Pekerjaan baru oleh para peneliti AS telah menunjukkan bahwa respons emosional terhadap situasi stres memiliki efek yang lebih merugikan kesehatan daripada frekuensi situasi stres itu sendiri. Pekerjaan itu diterbitkan dalam jurnal Psychosomatic Medicin.
Diketahui bahwa stres dan emosi negatif menyebabkan penyakit pada sistem kardiovaskular, tetapi belum jelas mengapa hal ini terjadi. Salah satu kemungkinan penyebabnya adalah dampak situasi stres pada sistem saraf otonom.
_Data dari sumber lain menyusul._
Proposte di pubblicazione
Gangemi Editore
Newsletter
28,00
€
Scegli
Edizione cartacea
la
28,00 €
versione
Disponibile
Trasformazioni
Para ilmuwan tertarik pada bagaimana frekuensi situasi stres dan variabilitas detak jantung - variabilitas detak jantung - terkait. "Variabilitas detak jantung yang tinggi lebih baik untuk kesehatan," kata Dr. Nancy Sin dari Pennsylvania Center for Healthy Aging. "Orang dengan variabilitas detak jantung rendah jauh lebih rentan terhadap penyakit kardiovaskular dan risiko kematian dini."
Para ilmuwan menganalisis data dari 909 peserta berusia 35 hingga 85 tahun selama delapan hari berturut-turut. Selama wawancara telepon, subjek diminta untuk menggambarkan pengalaman stresnya sepanjang hari. Data wawancara kemudian dibandingkan dengan elektrokardiogram yang diperoleh dari partisipan.
Ternyata reaksi emosional seseorang terhadap stres memiliki dampak yang lebih besar terhadap kesehatan daripada stres itu sendiri. Mereka yang menganggap peristiwa lebih membuat stres atau mengalami gelombang emosi negatif yang lebih kuat memiliki variabilitas detak jantung yang lebih rendah. Orang-orang inilah yang lebih berisiko terkena penyakit kardiovaskular.
Ilmuwan berharap kedepannya, data tersebut dapat membantu dalam pengembangan intervensi untuk meningkatkan kesehatan manusia.